__INSTRUCTION 1__.
According to the passage about the album Funhouse, how many copies did it sell in its first week?
__INSTRUCTION 2__.
Reproduce everything from "Singles from the" down to "the Funhouse Tour." in the passage about the album Funhouse, substituting "bonus CD" for "bonus DVD".

__SUPPLIED PASSAGE__.

▼

Funhouse is the fifth studio album by American singer and songwriter Pink, released by LaFace Records worldwide on October 24, 2008. The album debuted at number two on the Billboard 200 chart, selling 180,000 copies in its first week and reached number one on the charts in seven countries including Australia, New Zealand, Netherlands and the United Kingdom. Funhouse has sold 7 million copies worldwide.

Singles from the album include the international number-one single "So What", "Sober", "Please Don't Leave Me", "Funhouse", "I Don't Believe You", and "Glitter in the Air". Funhouse earned Pink three Grammy Award nominations and five MTV Video Music Award nominations. Funhouse was re-released in late 2009 to include a bonus DVD, and was accompanied by the release of Funhouse Tour: Live in Australia, a live album taped during Pink's Australian leg of the Funhouse Tour.

▲

__DATA__.
▼

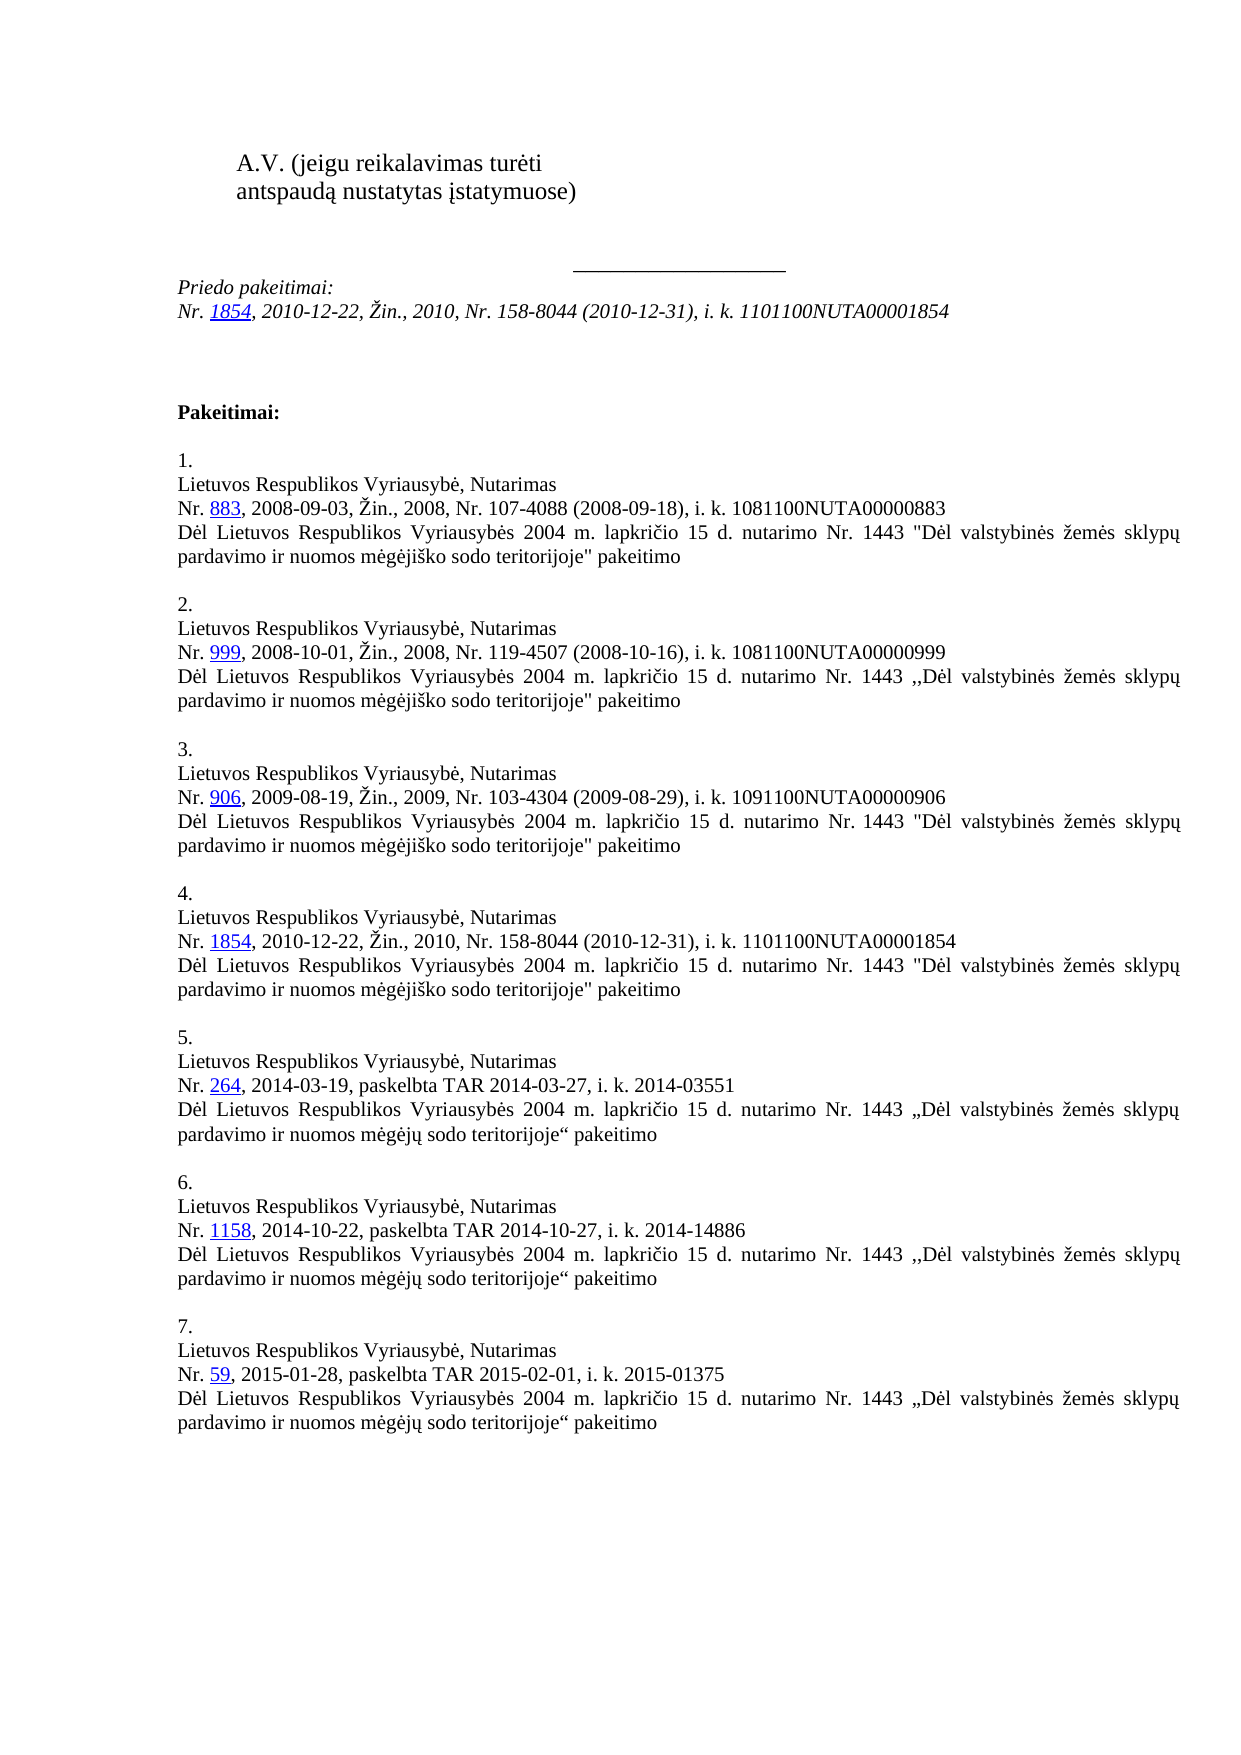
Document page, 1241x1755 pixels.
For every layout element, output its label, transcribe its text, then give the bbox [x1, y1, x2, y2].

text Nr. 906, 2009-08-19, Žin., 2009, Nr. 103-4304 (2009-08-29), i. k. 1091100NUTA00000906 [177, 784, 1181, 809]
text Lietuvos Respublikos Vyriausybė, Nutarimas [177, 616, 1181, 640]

▲

__TASK RESULT 1__.
180,000 copies

__TASK RESULT 2__.
Singles from the album include the international number-one single "So What", "Sober", "Please Don't Leave Me", "Funhouse", "I Don't Believe You", and "Glitter in the Air". Funhouse earned Pink three Grammy Award nominations and five MTV Video Music Award nominations. Funhouse was re-released in late 2009 to include a bonus CD, and was accompanied by the release of Funhouse Tour: Live in Australia, a live album taped during Pink's Australian leg of the Funhouse Tour.